Intervention in deepwater subsea completions is a costly proposition. It is not just the cost of intervention, but also the lost production and increased risk of damaging the wellbore. The reasons for intervening are many, but can involve scale buildup and the need to perform some type of wireline operation. Solid inhibitors are now being added during frac pack treatments to prevent water production scale deposits. To reduce the need for wireline, intelligent completion technology is gaining favor. The first two completions in the Gulf of Mexico were installed during 1999. The remote control of the downhole valves eliminates the risks and intervention cost for shifting sleeves in selective completions.
Environmental compliance is part of the business model of both operators and service providers. One upstream operator has a goal of "zero" discharge by the year 2005. Collecting and transporting fluids back to shore for disposal is an added operational expense. A seawater-based fluid system is now available with a formulation that is environmentally acceptable in the Gulf of Mexico. A liquid gel concentrate and surfactant were developed to pass US government regulations, without sacrificing the mix on the fly benefit of the original fluid.
As the industry develops both the moderate and larger billion bbl reservoirs, a complete understanding of the reservoir geology to optimize well placement is essential. Large mono-bore completions will be required to maximize production and reserve recovery from some large reservoirs. Mono-bore completions for 7- in. and 9 5/8-in. will be required to reached the >50,000 b/d oil and >100 MMcf/d gas pro duction rates. Completing extended reach wells with lengths > 30,000 ft will require smart tool assemblies that can perform multiple tasks to reduce cycle time.
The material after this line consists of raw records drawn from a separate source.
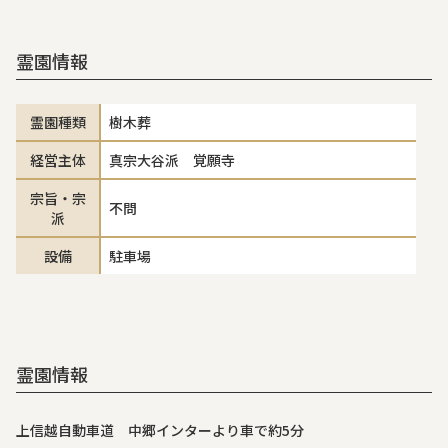
霊園情報
霊園種類
樹木葬
経営主体
真宗大谷派 覚願寺
宗旨・宗
不問
派
設備
駐車場
霊園情報
上信越自動車道 中郷インターより車で約5分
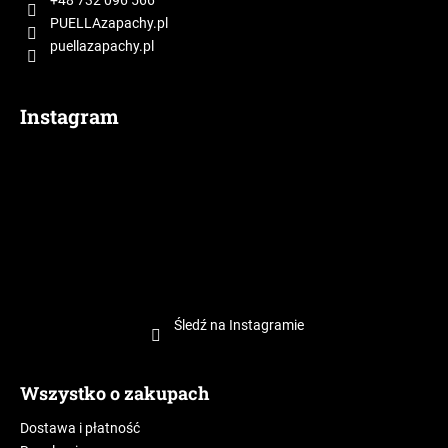
k
a
PUELLAzapachy.pl
puellazapachy.pl
Instagram
Śledź na Instagramie
Wszystko o zakupach
Dostawa i płatność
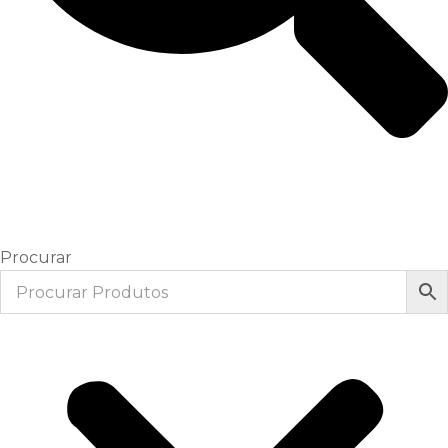
Procurar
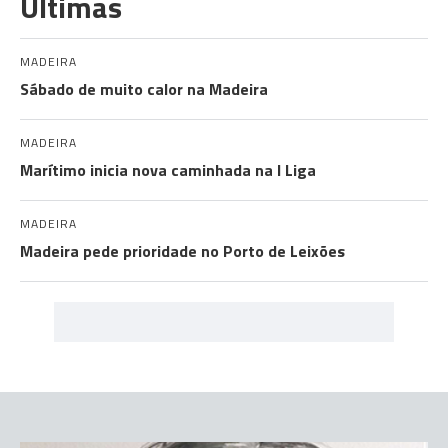
Últimas
MADEIRA
Sábado de muito calor na Madeira
MADEIRA
Marítimo inicia nova caminhada na I Liga
MADEIRA
Madeira pede prioridade no Porto de Leixões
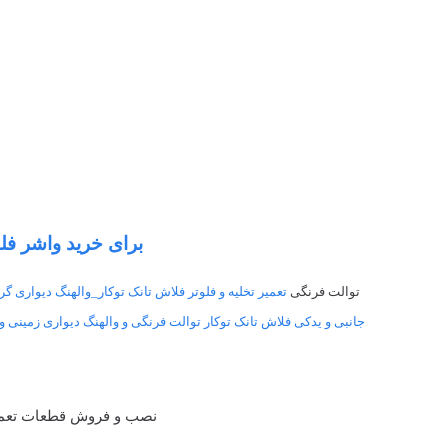
برای خرید واشر فلو
توالت فرنگی
تعمیر تخلیه و فلوتر فلاش تانک توکار_والهنگ دیواری گر
جانبی و یدکی فلاش تانک توکار توالت فرنگی و والهنگ دیواری زمینی وی
نصب و فروش قطعات تعمیری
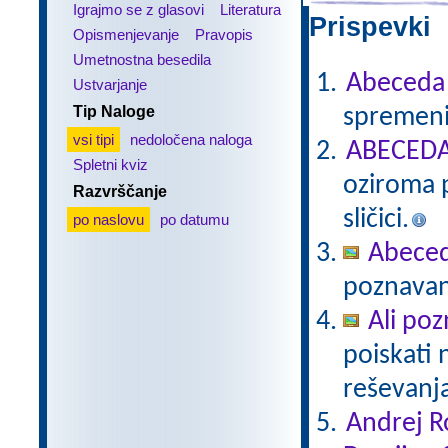
Igrajmo se z glasovi
Literatura
Prispevki 
Opismenjevanje
Pravopis
Umetnostna besedila
Abeceda
Ustvarjanje
Tip Naloge
spremeni
vsi tipi
nedoločena naloga
ABECEDA 
Spletni kviz
oziroma p
Razvrščanje
sličici.
po naslovu
po datumu
Abece
poznavan
Ali poz
poiskati 
reševanj
Andrej R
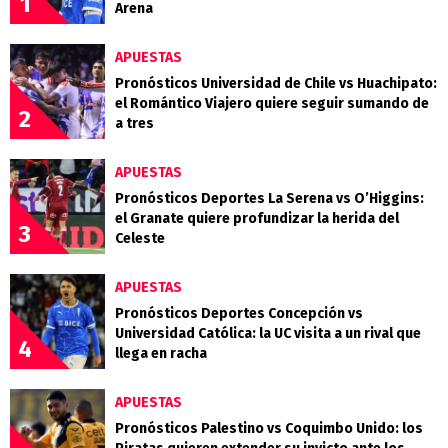
1
Arena
APUESTAS
Pronósticos Universidad de Chile vs Huachipato:
el Romántico Viajero quiere seguir sumando de
2
a tres
APUESTAS
Pronósticos Deportes La Serena vs O’Higgins:
el Granate quiere profundizar la herida del
3
Celeste
APUESTAS
Pronósticos Deportes Concepción vs
Universidad Católica: la UC visita a un rival que
4
llega en racha
APUESTAS
Pronósticos Palestino vs Coquimbo Unido: los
Placing power generation downhole will eliminate the need for hydraulic and instrument lines thereby simplifying tubing running. Improvements in fiber optic and acoustic telemetry communication will further enhance communication reliability. The ability to have real-time information and control of a well, even in remote locations is rapidly becoming a reality. Recent advancements in artificial intelligence and neural network technology could also lead to the development of intelligent agents that can detect potential problems and provide solutions without significant human interaction.